For example how many #24 wires equals a #19 wire?
Thanks in advance.
Are you thinking of current carrying capacity?
Patrick's first appendix shoud assist:
http://www.free-energy-info.com/Appendix1.pdf
If you are talking about area, then the area of the cross section is pi times radius squared
(You will get the radius or diameter from Patrick's tables).
Okay.
So the area of a #24 wire is .205 mm2 and the area of a #17 wire id 1.04 mm2.
That would indicate that it would take 5 #24 wires to make the equivalent of a #17 wire.
Does that sound right to you?
Thanks, I appreciate it.
Paul-R. your answer poses a question I don't know the answer to.
Does a number of smaller wires carry the same current as a larger wire of the same area?
Quote from: rukiddingme on January 17, 2014, 04:58:48 AM
Does a number of smaller wires carry the same current as a larger wire of the same area?
did you mean ?
"Does a number of smaller wires carry the same current as a larger wire of the same VOLUME "
Why not weigh the wire, cut one or two inch pieces and weigh them.

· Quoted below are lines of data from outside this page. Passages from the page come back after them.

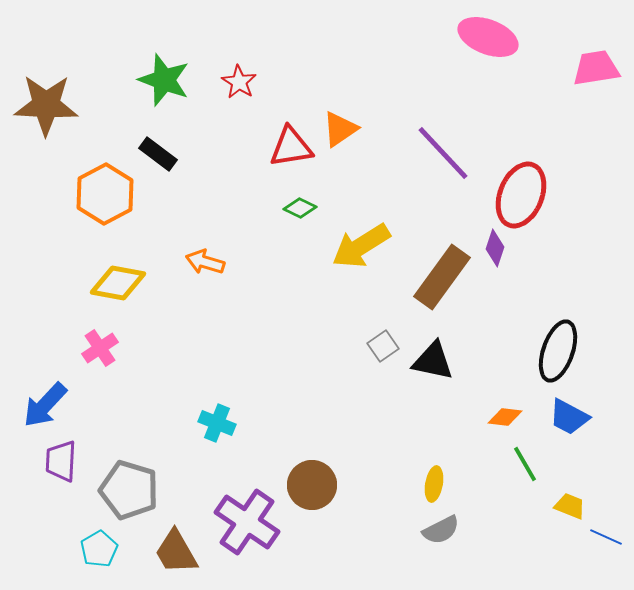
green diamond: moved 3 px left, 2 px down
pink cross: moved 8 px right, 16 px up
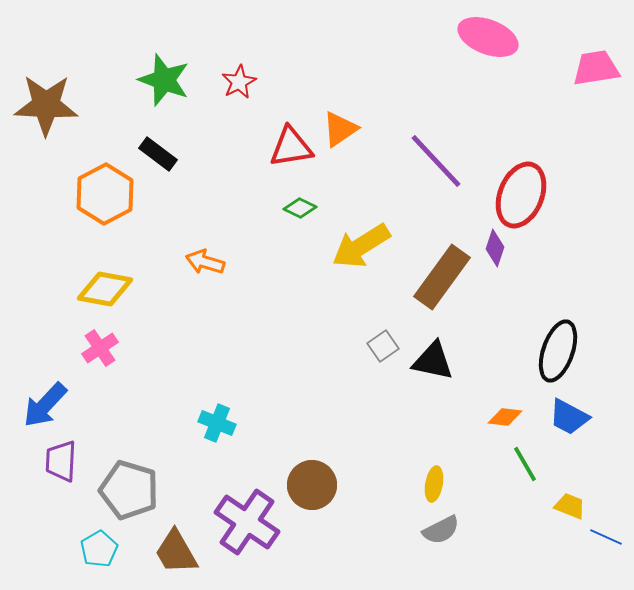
red star: rotated 12 degrees clockwise
purple line: moved 7 px left, 8 px down
yellow diamond: moved 13 px left, 6 px down
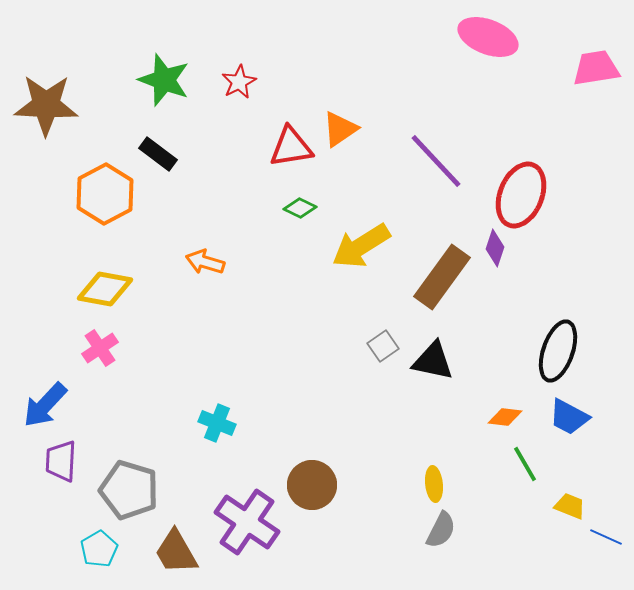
yellow ellipse: rotated 16 degrees counterclockwise
gray semicircle: rotated 36 degrees counterclockwise
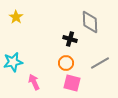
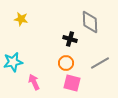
yellow star: moved 5 px right, 2 px down; rotated 24 degrees counterclockwise
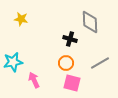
pink arrow: moved 2 px up
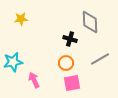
yellow star: rotated 16 degrees counterclockwise
gray line: moved 4 px up
pink square: rotated 24 degrees counterclockwise
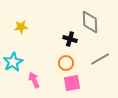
yellow star: moved 8 px down
cyan star: rotated 18 degrees counterclockwise
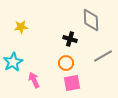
gray diamond: moved 1 px right, 2 px up
gray line: moved 3 px right, 3 px up
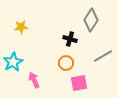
gray diamond: rotated 35 degrees clockwise
pink square: moved 7 px right
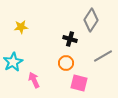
pink square: rotated 24 degrees clockwise
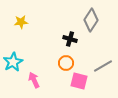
yellow star: moved 5 px up
gray line: moved 10 px down
pink square: moved 2 px up
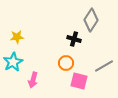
yellow star: moved 4 px left, 15 px down
black cross: moved 4 px right
gray line: moved 1 px right
pink arrow: moved 1 px left; rotated 140 degrees counterclockwise
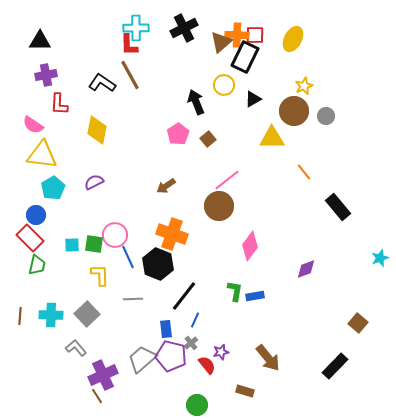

what to do with the weight @Dave45
Every three gauge steps almost identically doubles the area of the wire. If you go up five wire gauges, then you will need four of the smaller diameter wires to get below the resistance of one of the larger wires at DC. For AC currents, the ratios converge due to the skin effect. It's not that little wires get better, it is that thick wires get much worse.